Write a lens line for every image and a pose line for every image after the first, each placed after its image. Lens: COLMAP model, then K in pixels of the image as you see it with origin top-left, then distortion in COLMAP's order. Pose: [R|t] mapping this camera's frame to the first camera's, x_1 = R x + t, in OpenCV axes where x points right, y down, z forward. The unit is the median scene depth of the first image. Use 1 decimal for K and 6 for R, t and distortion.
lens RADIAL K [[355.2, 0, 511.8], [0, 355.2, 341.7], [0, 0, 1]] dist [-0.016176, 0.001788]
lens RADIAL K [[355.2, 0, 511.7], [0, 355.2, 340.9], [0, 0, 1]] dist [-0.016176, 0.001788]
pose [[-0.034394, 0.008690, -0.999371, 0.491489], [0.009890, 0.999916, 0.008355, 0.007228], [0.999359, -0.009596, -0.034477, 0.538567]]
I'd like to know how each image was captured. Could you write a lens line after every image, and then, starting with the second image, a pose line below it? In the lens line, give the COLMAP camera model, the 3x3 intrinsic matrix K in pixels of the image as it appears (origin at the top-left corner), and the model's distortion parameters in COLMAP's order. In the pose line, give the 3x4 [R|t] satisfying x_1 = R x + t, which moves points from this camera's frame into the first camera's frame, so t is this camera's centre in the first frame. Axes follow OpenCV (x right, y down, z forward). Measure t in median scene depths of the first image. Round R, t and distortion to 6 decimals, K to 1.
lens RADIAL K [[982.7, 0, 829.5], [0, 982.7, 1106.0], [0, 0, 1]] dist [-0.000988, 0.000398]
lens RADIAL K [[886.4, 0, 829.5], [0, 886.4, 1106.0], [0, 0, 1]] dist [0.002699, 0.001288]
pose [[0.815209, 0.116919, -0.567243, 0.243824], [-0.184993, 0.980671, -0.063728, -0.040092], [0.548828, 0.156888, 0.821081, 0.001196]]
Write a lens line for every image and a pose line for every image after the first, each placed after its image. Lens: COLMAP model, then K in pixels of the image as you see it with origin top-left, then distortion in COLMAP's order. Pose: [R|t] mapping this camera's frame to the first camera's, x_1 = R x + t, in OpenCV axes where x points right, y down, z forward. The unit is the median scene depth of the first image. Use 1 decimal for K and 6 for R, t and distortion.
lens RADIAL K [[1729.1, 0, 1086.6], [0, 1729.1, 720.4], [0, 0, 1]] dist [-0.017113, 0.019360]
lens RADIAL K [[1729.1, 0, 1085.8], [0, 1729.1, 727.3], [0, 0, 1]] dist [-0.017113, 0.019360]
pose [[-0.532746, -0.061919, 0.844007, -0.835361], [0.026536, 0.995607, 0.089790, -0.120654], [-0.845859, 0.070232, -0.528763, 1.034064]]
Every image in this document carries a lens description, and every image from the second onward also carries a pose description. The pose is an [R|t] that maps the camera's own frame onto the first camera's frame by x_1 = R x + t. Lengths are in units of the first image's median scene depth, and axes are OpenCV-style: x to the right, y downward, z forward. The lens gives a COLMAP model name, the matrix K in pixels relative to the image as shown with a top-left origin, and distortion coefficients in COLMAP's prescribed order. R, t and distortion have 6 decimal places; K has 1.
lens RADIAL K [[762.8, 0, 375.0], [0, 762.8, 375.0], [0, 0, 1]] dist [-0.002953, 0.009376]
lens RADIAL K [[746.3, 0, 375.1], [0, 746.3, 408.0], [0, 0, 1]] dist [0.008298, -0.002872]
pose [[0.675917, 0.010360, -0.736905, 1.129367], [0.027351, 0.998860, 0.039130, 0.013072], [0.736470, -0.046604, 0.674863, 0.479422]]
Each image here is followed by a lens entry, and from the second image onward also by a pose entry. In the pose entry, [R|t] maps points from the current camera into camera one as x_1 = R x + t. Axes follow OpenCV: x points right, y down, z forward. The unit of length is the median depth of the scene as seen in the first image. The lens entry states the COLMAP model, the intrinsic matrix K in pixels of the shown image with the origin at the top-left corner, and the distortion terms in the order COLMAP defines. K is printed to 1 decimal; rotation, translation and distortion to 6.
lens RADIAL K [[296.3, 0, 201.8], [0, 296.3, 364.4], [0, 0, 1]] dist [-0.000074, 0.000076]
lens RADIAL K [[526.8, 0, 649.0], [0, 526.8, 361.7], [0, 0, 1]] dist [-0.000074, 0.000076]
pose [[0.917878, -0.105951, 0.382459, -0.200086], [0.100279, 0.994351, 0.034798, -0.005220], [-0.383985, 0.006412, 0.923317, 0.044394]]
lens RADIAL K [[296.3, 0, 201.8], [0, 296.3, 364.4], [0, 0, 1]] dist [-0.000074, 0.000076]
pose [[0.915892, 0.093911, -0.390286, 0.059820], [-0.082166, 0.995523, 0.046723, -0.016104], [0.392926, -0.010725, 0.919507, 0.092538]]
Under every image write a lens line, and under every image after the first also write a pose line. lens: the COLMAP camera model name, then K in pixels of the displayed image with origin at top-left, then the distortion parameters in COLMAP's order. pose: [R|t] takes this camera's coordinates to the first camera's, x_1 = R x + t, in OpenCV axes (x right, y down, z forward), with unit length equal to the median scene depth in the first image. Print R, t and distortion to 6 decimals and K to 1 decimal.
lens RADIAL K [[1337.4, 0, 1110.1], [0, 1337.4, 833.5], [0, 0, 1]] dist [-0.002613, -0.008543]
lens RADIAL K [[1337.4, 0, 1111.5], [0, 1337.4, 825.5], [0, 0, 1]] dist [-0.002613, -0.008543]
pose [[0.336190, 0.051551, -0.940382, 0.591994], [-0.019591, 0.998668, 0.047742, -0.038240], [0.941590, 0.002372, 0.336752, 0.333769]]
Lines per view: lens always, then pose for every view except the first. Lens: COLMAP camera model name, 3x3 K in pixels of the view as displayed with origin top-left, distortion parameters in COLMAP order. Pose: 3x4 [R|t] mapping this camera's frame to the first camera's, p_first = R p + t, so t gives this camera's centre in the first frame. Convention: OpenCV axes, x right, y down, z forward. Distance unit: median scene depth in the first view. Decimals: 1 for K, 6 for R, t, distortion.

# [Exercise prompt]
Retype all of the entries shown above, exactly.

# [Solution to this task]
Write a lens line for every image and a pose line for every image after the first, each placed after its image. Lens: COLMAP model, then K in pixels of the image as you see it with origin top-left, then distortion in COLMAP's order. Pose: [R|t] mapping this camera's frame to the first camera's, x_1 = R x + t, in OpenCV axes where x points right, y down, z forward. The unit is the median scene depth of the first image. Use 1 decimal for K and 6 for R, t and distortion.
lens RADIAL K [[355.2, 0, 511.8], [0, 355.2, 341.7], [0, 0, 1]] dist [-0.016176, 0.001788]
lens RADIAL K [[355.2, 0, 511.7], [0, 355.2, 340.9], [0, 0, 1]] dist [-0.016176, 0.001788]
pose [[-0.034394, 0.008690, -0.999371, 0.491489], [0.009890, 0.999916, 0.008355, 0.007228], [0.999359, -0.009596, -0.034477, 0.538567]]
I'd like to know how each image was captured. Could you write a lens line after every image, and then, starting with the second image, a pose line below it? In the lens line, give the COLMAP camera model, the 3x3 intrinsic matrix K in pixels of the image as it appears (origin at the top-left corner), and the model's distortion parameters in COLMAP's order. In the pose line, give the 3x4 [R|t] satisfying x_1 = R x + t, which moves points from this camera's frame into the first camera's frame, so t is this camera's centre in the first frame. Axes follow OpenCV (x right, y down, z forward). Measure t in median scene depths of the first image. Round R, t and distortion to 6 decimals, K to 1.
lens RADIAL K [[982.7, 0, 829.5], [0, 982.7, 1106.0], [0, 0, 1]] dist [-0.000988, 0.000398]
lens RADIAL K [[886.4, 0, 829.5], [0, 886.4, 1106.0], [0, 0, 1]] dist [0.002699, 0.001288]
pose [[0.815209, 0.116919, -0.567243, 0.243824], [-0.184993, 0.980671, -0.063728, -0.040092], [0.548828, 0.156888, 0.821081, 0.001196]]
Write a lens line for every image and a pose line for every image after the first, each placed after its image. Lens: COLMAP model, then K in pixels of the image as you see it with origin top-left, then distortion in COLMAP's order. Pose: [R|t] mapping this camera's frame to the first camera's, x_1 = R x + t, in OpenCV axes where x points right, y down, z forward. The unit is the median scene depth of the first image. Use 1 decimal for K and 6 for R, t and distortion.
lens RADIAL K [[1729.1, 0, 1086.6], [0, 1729.1, 720.4], [0, 0, 1]] dist [-0.017113, 0.019360]
lens RADIAL K [[1729.1, 0, 1085.8], [0, 1729.1, 727.3], [0, 0, 1]] dist [-0.017113, 0.019360]
pose [[-0.532746, -0.061919, 0.844007, -0.835361], [0.026536, 0.995607, 0.089790, -0.120654], [-0.845859, 0.070232, -0.528763, 1.034064]]
Every image in this document carries a lens description, and every image from the second onward also carries a pose description. The pose is an [R|t] that maps the camera's own frame onto the first camera's frame by x_1 = R x + t. Lengths are in units of the first image's median scene depth, and axes are OpenCV-style: x to the right, y downward, z forward. The lens gives a COLMAP model name, the matrix K in pixels relative to the image as shown with a top-left origin, and distortion coefficients in COLMAP's prescribed order. R, t and distortion have 6 decimal places; K has 1.
lens RADIAL K [[762.8, 0, 375.0], [0, 762.8, 375.0], [0, 0, 1]] dist [-0.002953, 0.009376]
lens RADIAL K [[746.3, 0, 375.1], [0, 746.3, 408.0], [0, 0, 1]] dist [0.008298, -0.002872]
pose [[0.675917, 0.010360, -0.736905, 1.129367], [0.027351, 0.998860, 0.039130, 0.013072], [0.736470, -0.046604, 0.674863, 0.479422]]
Each image here is followed by a lens entry, and from the second image onward also by a pose entry. In the pose entry, [R|t] maps points from the current camera into camera one as x_1 = R x + t. Axes follow OpenCV: x points right, y down, z forward. The unit of length is the median depth of the scene as seen in the first image. The lens entry states the COLMAP model, the intrinsic matrix K in pixels of the shown image with the origin at the top-left corner, and the distortion terms in the order COLMAP defines. K is printed to 1 decimal; rotation, translation and distortion to 6.
lens RADIAL K [[296.3, 0, 201.8], [0, 296.3, 364.4], [0, 0, 1]] dist [-0.000074, 0.000076]
lens RADIAL K [[526.8, 0, 649.0], [0, 526.8, 361.7], [0, 0, 1]] dist [-0.000074, 0.000076]
pose [[0.917878, -0.105951, 0.382459, -0.200086], [0.100279, 0.994351, 0.034798, -0.005220], [-0.383985, 0.006412, 0.923317, 0.044394]]
lens RADIAL K [[296.3, 0, 201.8], [0, 296.3, 364.4], [0, 0, 1]] dist [-0.000074, 0.000076]
pose [[0.915892, 0.093911, -0.390286, 0.059820], [-0.082166, 0.995523, 0.046723, -0.016104], [0.392926, -0.010725, 0.919507, 0.092538]]
Under every image write a lens line, and under every image after the first also write a pose line. lens: the COLMAP camera model name, then K in pixels of the displayed image with origin at top-left, then the distortion parameters in COLMAP's order. pose: [R|t] takes this camera's coordinates to the first camera's, x_1 = R x + t, in OpenCV axes (x right, y down, z forward), with unit length equal to the median scene depth in the first image. Print R, t and distortion to 6 decimals and K to 1 decimal.
lens RADIAL K [[1337.4, 0, 1110.1], [0, 1337.4, 833.5], [0, 0, 1]] dist [-0.002613, -0.008543]
lens RADIAL K [[1337.4, 0, 1111.5], [0, 1337.4, 825.5], [0, 0, 1]] dist [-0.002613, -0.008543]
pose [[0.336190, 0.051551, -0.940382, 0.591994], [-0.019591, 0.998668, 0.047742, -0.038240], [0.941590, 0.002372, 0.336752, 0.333769]]
Lines per view: lens always, then pose for every view except the first. Lens: COLMAP camera model name, 3x3 K in pixels of the view as displayed with origin top-left, distortion parameters in COLMAP order. Pose: 3x4 [R|t] mapping this camera's frame to the first camera's, p_first = R p + t, so t gives this camera's centre in the first frame. Convention: OpenCV axes, x right, y down, z forward. Distance unit: median scene depth in the first view. Decimals: 1 for K, 6 for R, t, distortion.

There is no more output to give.